What you will do: Rewrite the text lines of the data below with "livres" changed to "livres sterling" everywhere it occurs, keeping everything else the same. Leave the pictures out of your answer.

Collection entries
=====

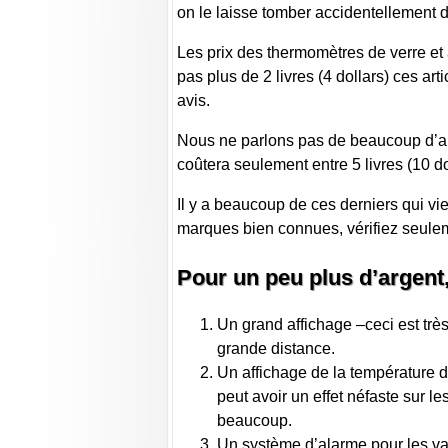
on le laisse tomber accidentellement d
Les prix des thermomètres de verre e
pas plus de 2 livres (4 dollars) ces ar
avis.
Nous ne parlons pas de beaucoup d’ar
coûtera seulement entre 5 livres (10 do
Il y a beaucoup de ces derniers qui vie
marques bien connues, vérifiez seulem
Pour un peu plus d’argent,
Un grand affichage –ceci est trè
grande distance.
Un affichage de la température d’
peut avoir un effet néfaste sur le
beaucoup.
Un système d’alarme pour les var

=====

Result of the exercise:
on le laisse tomber accidentellement d
Les prix des thermomètres de verre e
pas plus de 2 livres sterling (4 dollars) ces ar
avis.
Nous ne parlons pas de beaucoup d’ar
coûtera seulement entre 5 livres sterling (10 do
Il y a beaucoup de ces derniers qui vie
marques bien connues, vérifiez seulem
Pour un peu plus d’argent,
Un grand affichage –ceci est trè
grande distance.
Un affichage de la température d’
peut avoir un effet néfaste sur le
beaucoup.
Un système d’alarme pour les var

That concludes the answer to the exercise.